Tantangan Untuk Mencegah Terorisme: Pesan Jokowi
2015.03.04
Presiden Indonesia Joko Widodo (Jokowi) sekali lagi berbicara tentang pencegahan terorisme dalam rapat pimpinan (Rapim) Tentara Nasional Indonesia (TNI) dan Polisi Republik Indonesia (Polri) yang di gelar Kebayoran Baru, Jakarta Selatan tanggal 3 Maret.
Sejumlah staf negara ikut menghadiri acara ini termasuk Panglima TNI Jenderal Moeldoko, Menteri Seketaris Negara (Mensesneg) Pratikno, Menkopolhukam Tedjo Edhy Purdijatno, dan Kepala Badan Intelijen Nasional (BIN) Marciano Norman.
"Mengatasi masalah terorisme di Indonesia adalah prioritas kita. Tekanan untuk mengatasi terorisme adalah melalui pencegahan, jangan sampai setelah kejadian baru kita bergerak. Pencegahan adalah yang paling baik," kata Jokowi seperti dilaporkan oleh The Jakarta Globe tanggal 3 Maret.
Stabilitas keamanan
Berbicara didepan ratusan perwira tinggi, Jokowi menggarisawahi pentingnya stabilitas keamanan, politik dan ekonomi untuk membangun Indonesia.

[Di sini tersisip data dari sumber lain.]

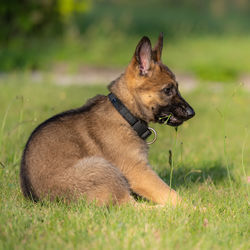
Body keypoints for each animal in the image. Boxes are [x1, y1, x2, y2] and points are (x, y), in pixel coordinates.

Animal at [20, 34, 195, 206]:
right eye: (168, 90)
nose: (192, 113)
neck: (125, 113)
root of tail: (39, 200)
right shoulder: (138, 171)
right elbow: (171, 195)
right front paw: (191, 208)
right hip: (102, 167)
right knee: (132, 207)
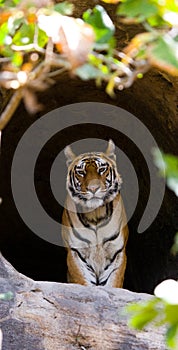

“Stabilitas keamanan betul-betul kita jaga agar target ekonomi, pembangunan infrastruktur yang kita akan bangun betul-betul dikawal, supaya target bisa dicapai," kata Jokowi seperti dikutip oleh harian Merdeka.
Jokowi mengingatkan badan intelijen agar terus berjaga melawan aksi terorisme. "Dari sisi intelijen, pencarian data di lapangan harus kita punyai," lanjut Jokowi.
Dalam pertemuan tertutup ini Jokowi menekankan “pencegahan” dalam mengatasi terorisme di
Indonesia dan bagaimana hal ini bisa dilakukan dengan kerjasama lintas sektoral.
Ancaman Global
Presiden juga mengingatkan bahwa organisasi teroris seperti the Islamic State of Iraq and Syria (ISIS) akan terus menimbulkan ancaman global.
"Ini jadi kewajiban bersama…, untuk mengendalikan dan juga untuk memperbaiki. Saya kira tak hanya Indonesia tapi juga negara lain," terang Jokowi.
Badan Nasional Penanggulangan Terorisme (BNPT) mencatat jumlah warga Indonesia yang berjihad di Iraq dan Suriah telah mencapai 514.
Ahli terorisme Al Chaidar memperkirakan jumlah simpatisan ISIS di Indonesia sekitar 2 juta, The Jakarta Globe melaporkan tanggal 3 Maret.
Meskipun tidak ada aksi kekerasan yang ditimbulkan oleh para simpatisan ISIS di Indonesia, Jakarta cemas terhadap perkembangan ideologi yang terus meluas di Indonesia.
Tedjo Edhy, mengatakan bahwa beberapa orang Indonesia yang ingin bergabung ISIS berpura-pura pergi ke Turki atau Yordania untuk berlibur sebelum memasuki Suriah atau Irak.
Jenderal Moeldoko sepakat dengan pernyataan Tedjo Edhy, Moeldoko sempat mengingtakan jajaran TNI dan publik tentang ISIS.
"Setiap penduduk Indonesia harus menyadari dua fakta untuk menghindari pengaruh ISIS. Pertama, bahwa ideologi ISIS tidak mencerminkan ajaran Islam. Membunuh sesama sangat dilarang dalam Islam. Kedua, bahwa ISIS menolak demokrasi," katanya.